Gorro verde olivo militar, ojos incrustados en la joven turista y una breve pero alerta frase antiespías yanquis: “¿De paseo en Cuba?”. Mi madre asintió junto a sus hijos -mi hermano que era un bebé y yo- e hizo una solicitud cortés al agente migratorio del aeropuerto de La Habana: “Visa volante, por favor”.
El oficial tomó un papelito con el escudo de Cuba y mediante la más alta tecnología (una engrapadora que encajaba el papel al pasaporte) dejó lista la “visa volante”.

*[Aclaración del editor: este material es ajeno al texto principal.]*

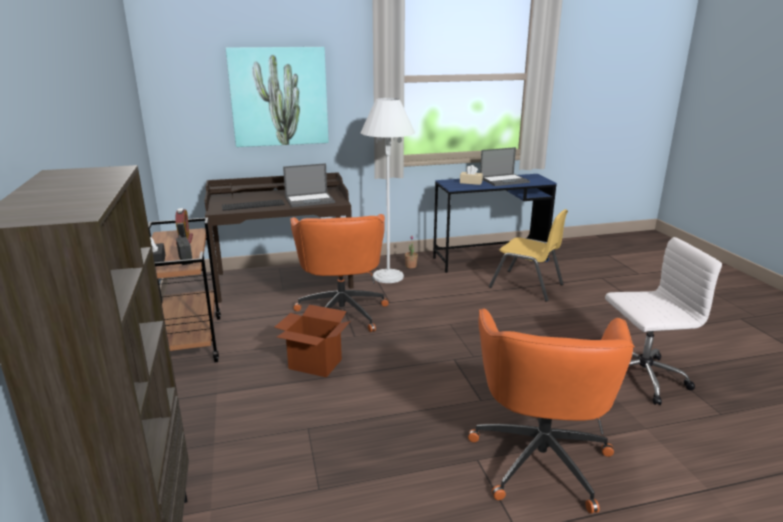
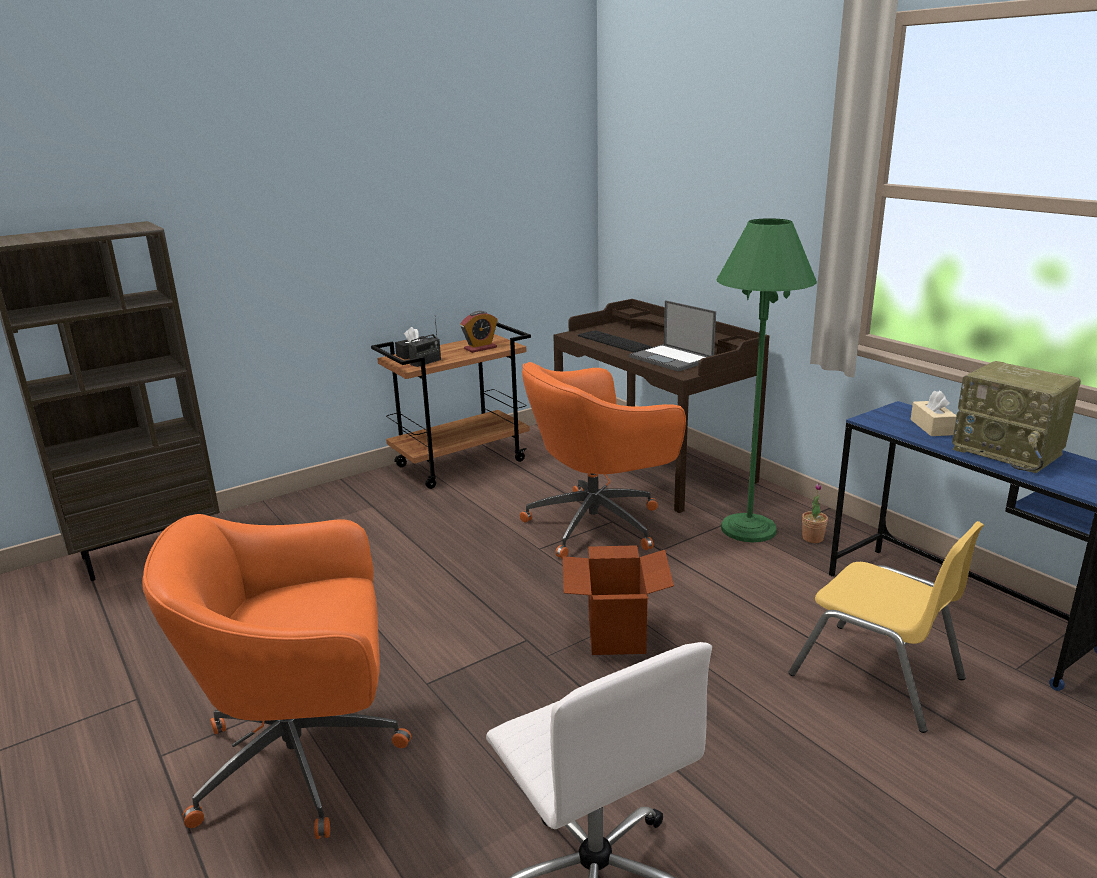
camera: 70 degrees right, 0 degrees up
picture [226,47,329,147] -> none
cardboard box [274,305,351,378] -> cardboard box moved to [563,545,674,655]
white floor lamp [361,98,415,283] -> green floor lamp [717,218,817,542]
laptop [480,147,530,186] -> radio [952,361,1081,473]
yellow chair [489,209,568,302] -> yellow chair turned 60 degrees counterclockwise [789,521,984,733]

Así era como el gobierno cubano libraba de “pecados” al turista. Cuando éste quisiera viajar a EU le bastaba arrancar ese papel para ocultar al gobierno de Reagan que a) era comunista o b) cometió el execrable acto de vacacionar (y dejar sus dólares) en un país comunista aunque no tuviera ni idea quién era Marx, las dos perfectas razones para impedirle el ingreso.
Cuba era “communism”, “communism” era demonio y el endemoniado communist tourist que traspasaba territorio estadounidense por gracia de su “visa volante” podía sentirse autor de quién sabe qué crimen ante la inquisidora mirada de la CIA, centinela del bloqueo que, juraba EU, ahogaría al régimen caribeño.

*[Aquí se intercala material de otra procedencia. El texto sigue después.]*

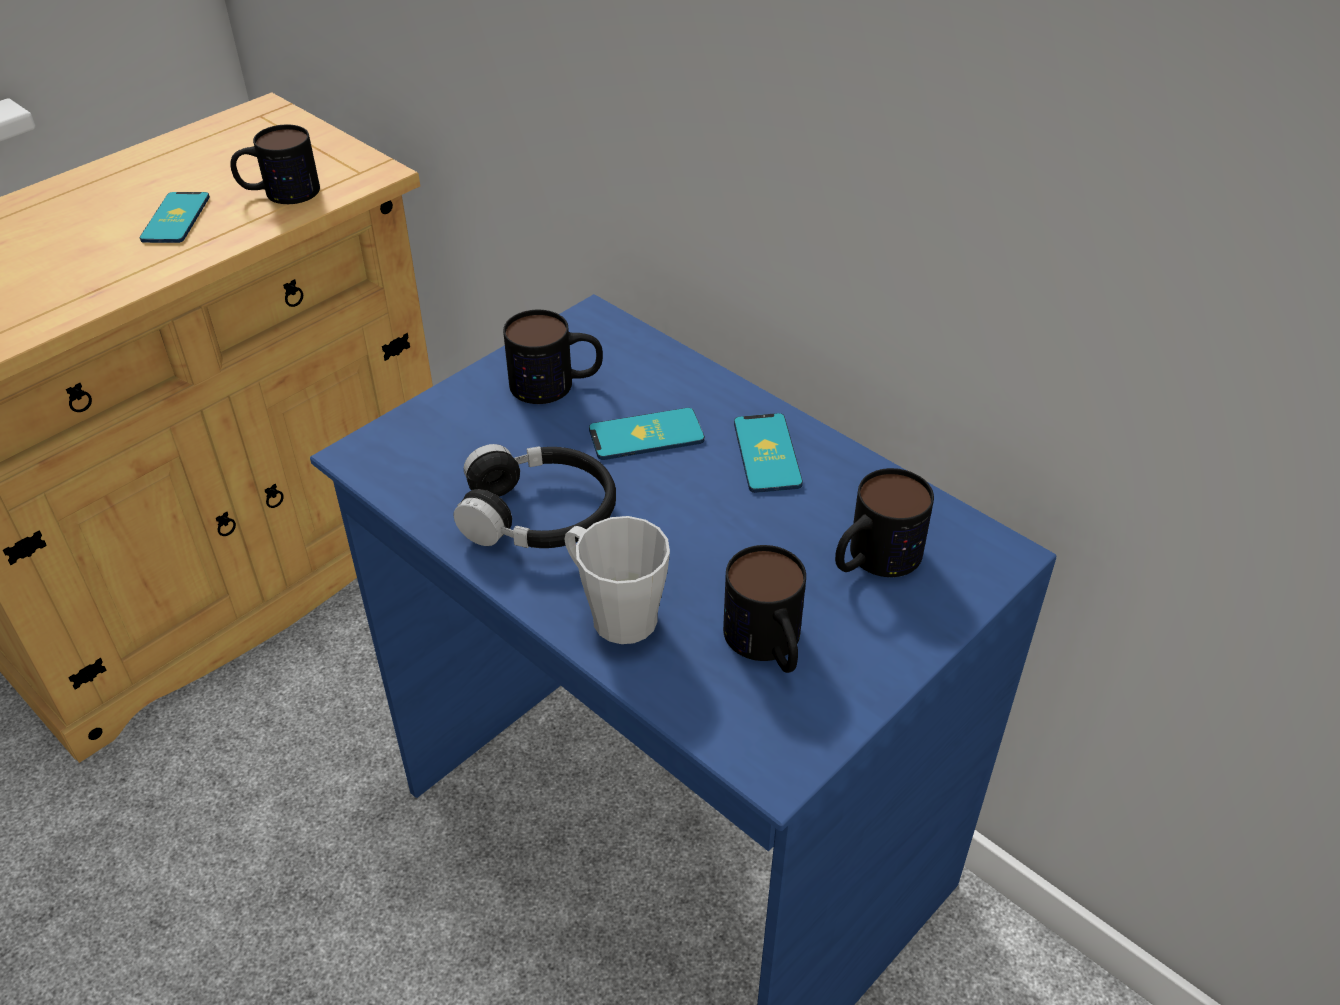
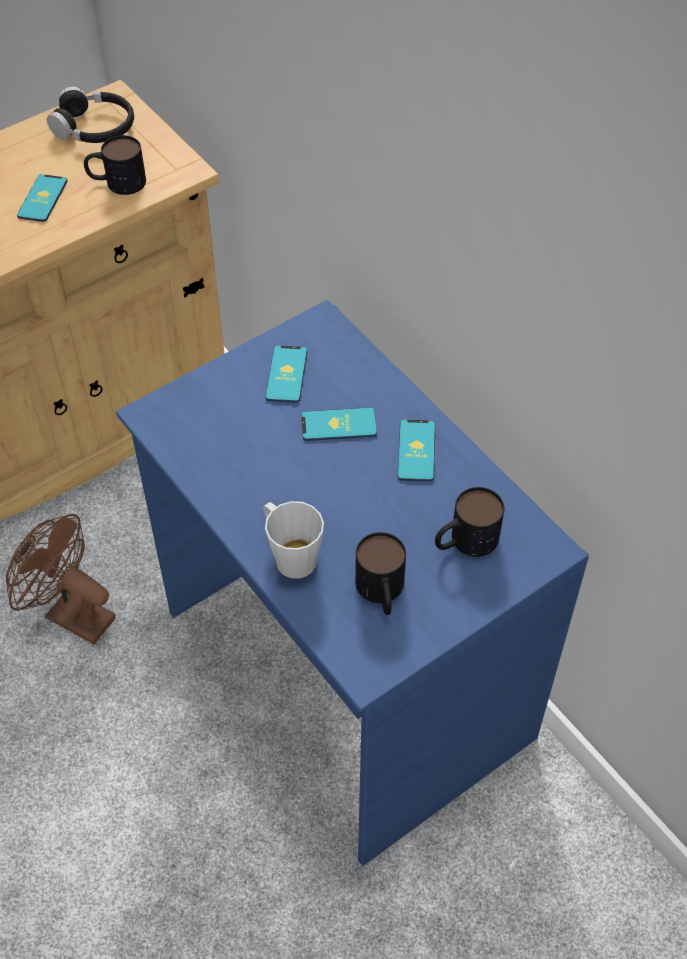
camera: 10 degrees right, 10 degrees up
black headphones [453,444,616,548] -> black headphones moved to [47,87,134,143]
mug [503,310,603,404] -> phone [265,345,307,403]
none -> brown fan [6,514,116,644]

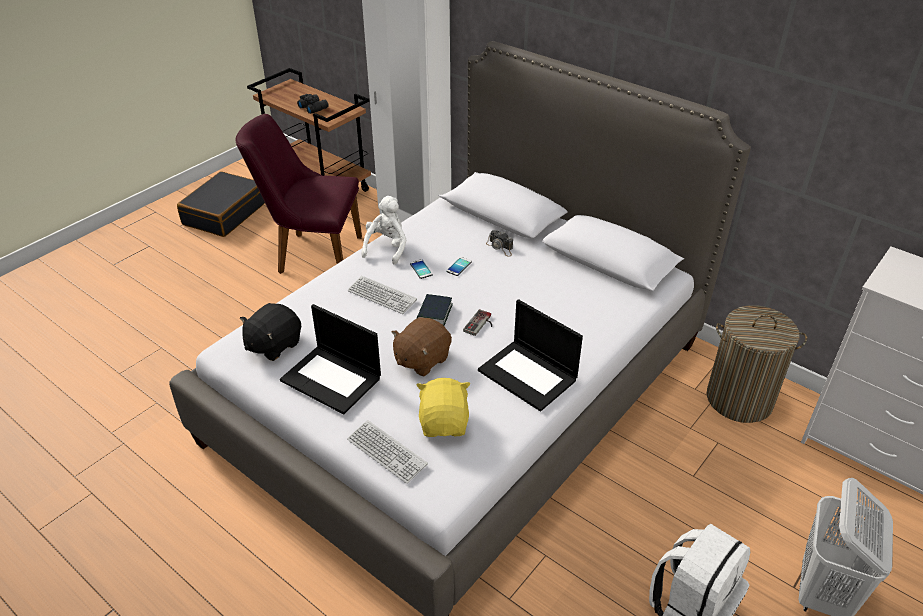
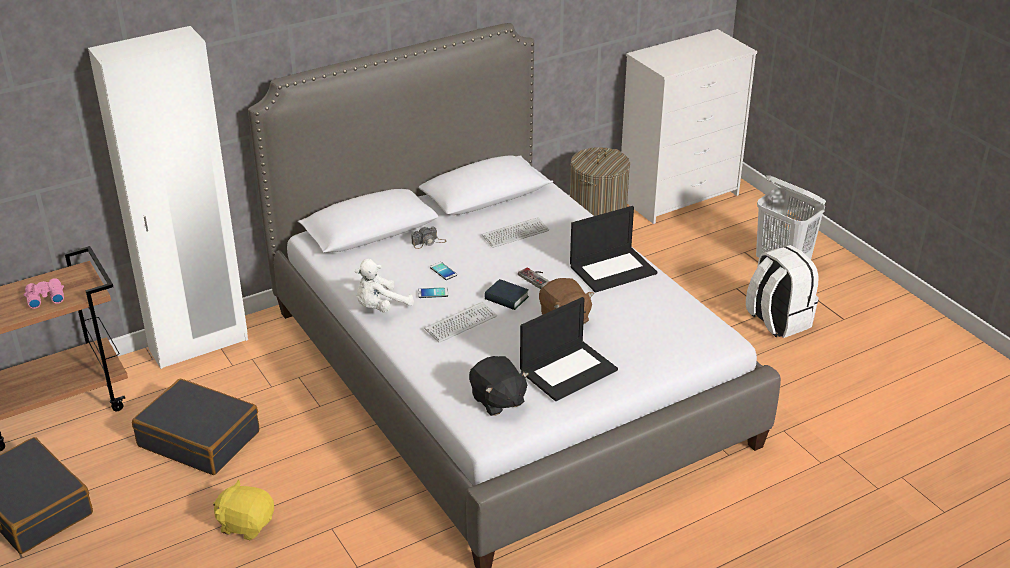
camera: 70 degrees left, 5 degrees down
purple chair [235,114,362,274] -> black suitcase [132,379,259,475]
black binoculars [297,94,329,114] -> pink binoculars [24,278,64,309]
keyboard [347,420,428,484] -> keyboard moved to [482,217,549,248]
white plush toy [361,196,406,265] -> white plush toy turned 75 degrees counterclockwise [355,259,414,312]
yellow plush toy [416,378,470,437] -> yellow plush toy moved to [213,479,274,540]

A su vez, Cuba sabía que si no entregaba esa “visa volante” y, en cambio, sellaba el pasaporte, reducía dramáticamente su turismo y eso, con su comercio internacional bloqueado por los republicanos, era sorrajar un tiro en la garganta socialista. “Está bien, que nadie sepa que viniste a Cuba”, era el resignado mensaje de esa visa.
Pasaportes en mano, mi mamá avanzó con su prole hasta la entrada del aeropuerto donde la esperaba su pareja -papá de su segundo hijo-, un médico que tenía prohibido salir libremente de la isla como todos los cubanos ajenos al poder. No fuera que un revolucionario se enfermara del capitalismo yanqui que infectaba al mundo y huyera.

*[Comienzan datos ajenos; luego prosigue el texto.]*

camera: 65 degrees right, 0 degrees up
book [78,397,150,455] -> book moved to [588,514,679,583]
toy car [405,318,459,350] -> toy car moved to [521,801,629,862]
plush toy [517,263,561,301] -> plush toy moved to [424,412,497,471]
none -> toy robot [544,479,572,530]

Antes de fundirse en un abrazo con su hombre, un enjambre de niños cubanos se arremolinó en torno a mi mamá y otros turistas para rogar “¡chicles, chicles!”. Mascar chicles era para Fidel el más ridículo y ocioso acto capitalista del paladar, pero vetarlos oficialmente fue un arma de doble filo: entre muchos cubanos encontrar un chicle era más imperioso que para Indiana Jones hallar el Santo Grial.
Pasaron 53 años de relaciones rotas, decenios de bloqueo y visas volantes, mucho pero mucho tiempo sin los enajenantes chicles ni otras tentaciones capitalistas en Cuba y medio siglo sin que un isleño pueda salir de su país cuando le plazca por el miedo gubernamental de que caiga seducido por las depravadas sirenas capitalistas.
No obstante, ni el socialismo murió pese a las terribles penurias impuestas por EU ni la paz y el sacrosanto libre mercado del planeta fueron amenazados por el comunismo.
Debió llegar un Papa con buena voluntad para poner cordura.
Si existe, Dios perdonó 53 años de vilezas y estéril odio entre nuestros vecinos.